Supplied records -
-- Opening Marker --
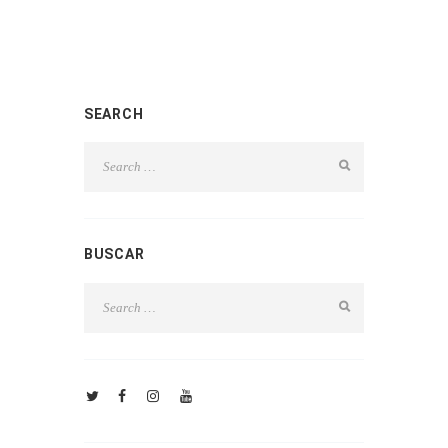
SEARCH
BUSCAR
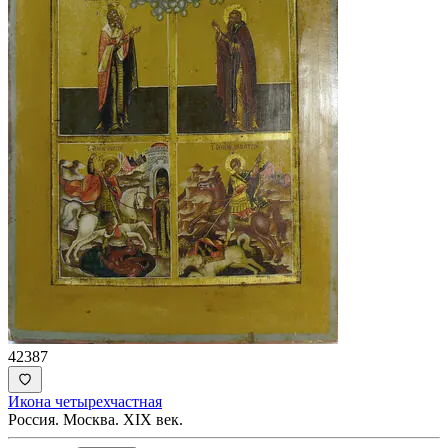
42387
Икона четырехчастная
Россия. Москва. XIX век.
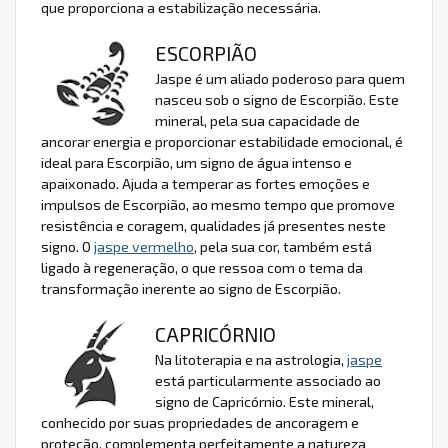
que proporciona a estabilização necessária.
ESCORPIÃO
Jaspe é um aliado poderoso para quem
nasceu sob o signo de Escorpião. Este
mineral, pela sua capacidade de
ancorar energia e proporcionar estabilidade emocional, é
ideal para Escorpião, um signo de água intenso e
apaixonado. Ajuda a temperar as fortes emoções e
impulsos de Escorpião, ao mesmo tempo que promove
resistência e coragem, qualidades já presentes neste
signo. O
jaspe vermelho
, pela sua cor, também está
ligado à regeneração, o que ressoa com o tema da
transformação inerente ao signo de Escorpião.
CAPRICÓRNIO
Na litoterapia e na astrologia,
jaspe
está particularmente associado ao
signo de Capricórnio. Este mineral,
conhecido por suas propriedades de ancoragem e
proteção, complementa perfeitamente a natureza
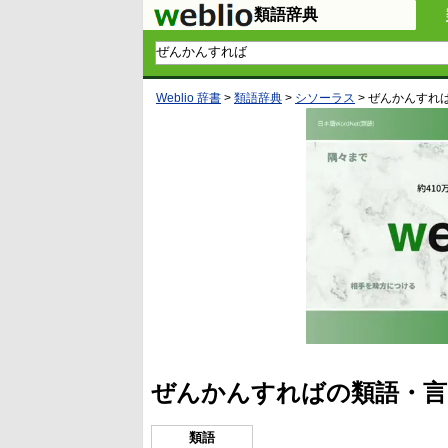
類語辞典
Weblio 辞書
>
類語辞典
>
シソーラス
>
ぜんかんすれ
ぜんかんすればの類語・言
類語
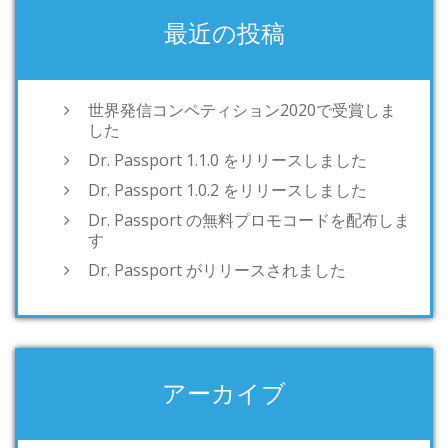
最近の投稿
世界発信コンペティション2020で受賞しま
した
Dr. Passport 1.1.0 をリリースしました
Dr. Passport 1.0.2 をリリースしました
Dr. Passport の無料プロモコードを配布しま
す
Dr. Passport がリリースされました
アーカイブ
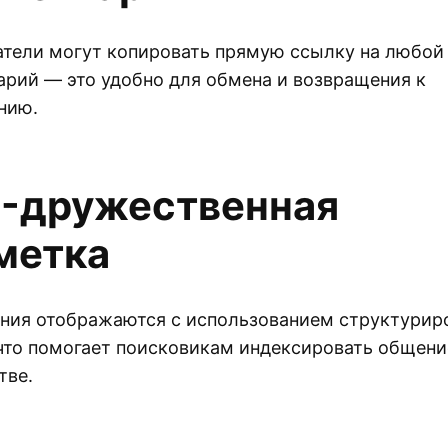
тели могут копировать прямую ссылку на любой
рий — это удобно для обмена и возвращения к
нию.
-дружественная
метка
ния отображаются с использованием структурир
что помогает поисковикам индексировать общени
тве.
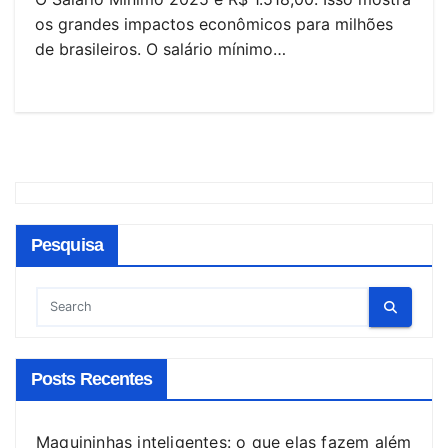
os grandes impactos econômicos para milhões
de brasileiros. O salário mínimo…
Pesquisa
Posts Recentes
Maquininhas inteligentes: o que elas fazem além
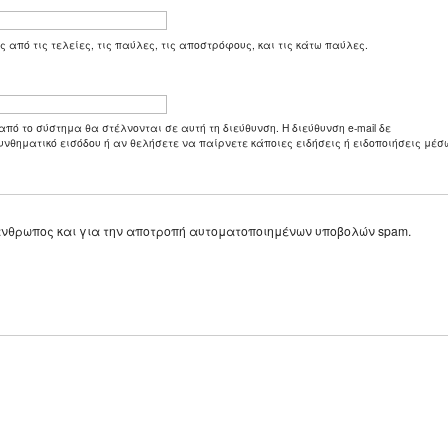
ς από τις τελείες, τις παύλες, τις αποστρόφους, και τις κάτω παύλες.
από το σύστημα θα στέλνονται σε αυτή τη διεύθυνση. Η διεύθυνση e-mail δε
υνθηματικό εισόδου ή αν θελήσετε να παίρνετε κάποιες ειδήσεις ή ειδοποιήσεις μέσω
ε άνθρωπος και για την αποτροπή αυτοματοποιημένων υποβολών spam.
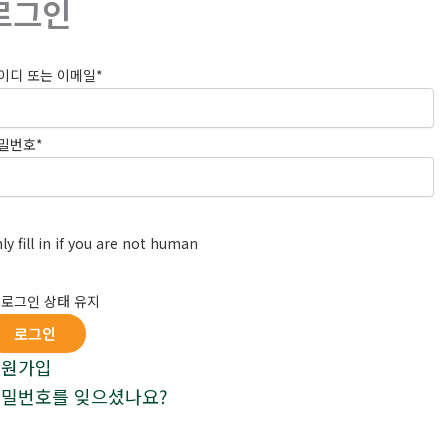
로그인
이디 또는 이메일
*
밀번호
*
ly fill in if you are not human
로그인 상태 유지
회원가입
밀번호를 잊으셨나요?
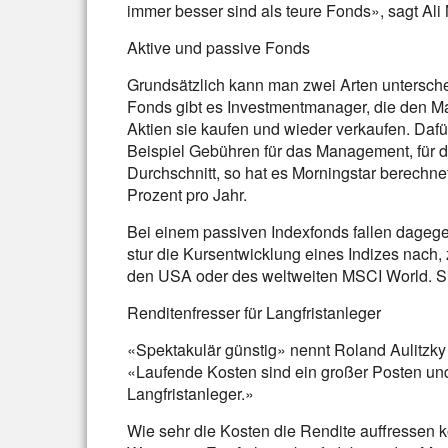
immer besser sind als teure Fonds», sagt Al
Aktive und passive Fonds
Grundsätzlich kann man zwei Arten untersche
Fonds gibt es Investmentmanager, die den M
Aktien sie kaufen und wieder verkaufen. Dafü
Beispiel Gebühren für das Management, für d
Durchschnitt, so hat es Morningstar berechnet
Prozent pro Jahr.
Bei einem passiven Indexfonds fallen dage
stur die Kursentwicklung eines Indizes nach
den USA oder des weltweiten MSCI World. Sie
Renditenfresser für Langfristanleger
«Spektakulär günstig» nennt Roland Aulitzky 
«Laufende Kosten sind ein großer Posten un
Langfristanleger.»
Wie sehr die Kosten die Rendite auffressen k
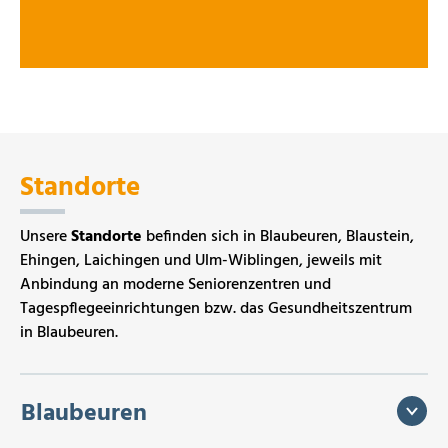
Standorte
Unsere
Standorte
befinden sich in Blaubeuren, Blaustein,
Ehingen, Laichingen und Ulm-Wiblingen, jeweils mit
Anbindung an moderne Seniorenzentren und
Tagespflegeeinrichtungen bzw. das Gesundheitszentrum
in Blaubeuren.
Blaubeuren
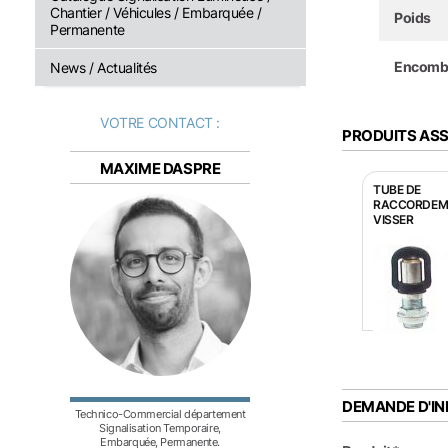
Chantier / Véhicules / Embarquée /
Poids
Permanente
Encombre
News / Actualités
VOTRE CONTACT :
PRODUITS AS
MAXIME DASPRE
TUBE DE
RACCORDEM
VISSER
DEMANDE D'I
Technico-Commercial département
Signalisation Temporaire,
Embarquée, Permanente.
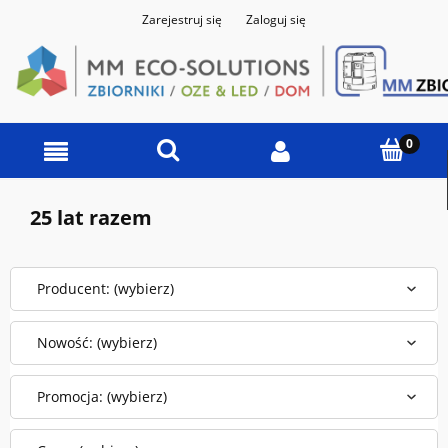
Zarejestruj się
Zaloguj się
25 lat razem
Producent: (wybierz)
Nowość: (wybierz)
Promocja: (wybierz)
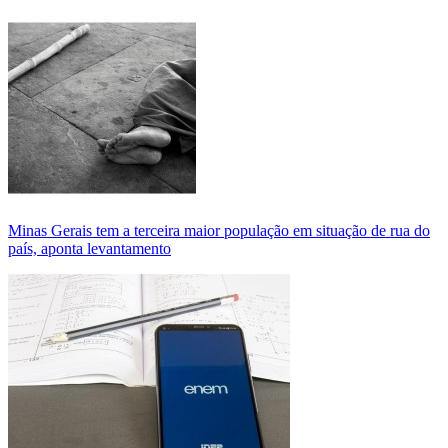
Minas Gerais tem a terceira maior população em situação de rua do
país, aponta levantamento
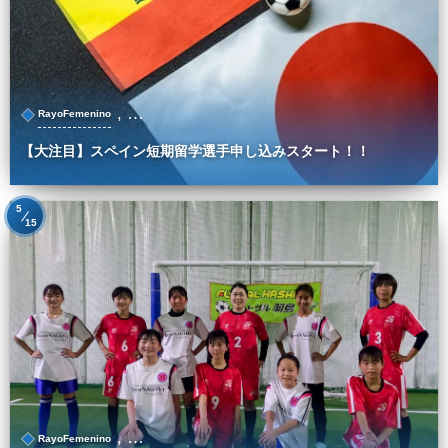
, …
RayoFemenino
【大注目】スペイン短期留学選手申し込みスタート！！
5
15
, …
RayoFemenino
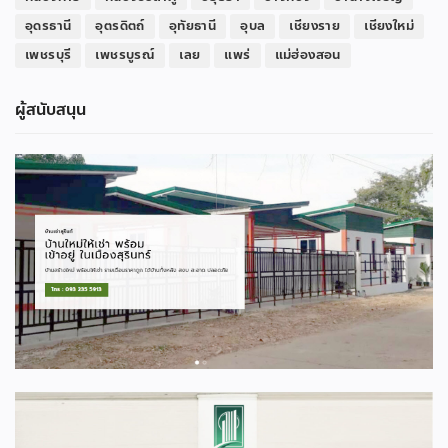
อุดรธานี
อุตรดิตถ์
อุทัยธานี
อุบล
เชียงราย
เชียงใหม่
เพชรบุรี
เพชรบูรณ์
เลย
แพร่
แม่ฮ่องสอน
ผู้สนับสนุน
-- Closing Marker --
What to work on -
Each line of the listing that contains the word "Kosten" must be counted. Give only the resulting figure.

Answer section -
2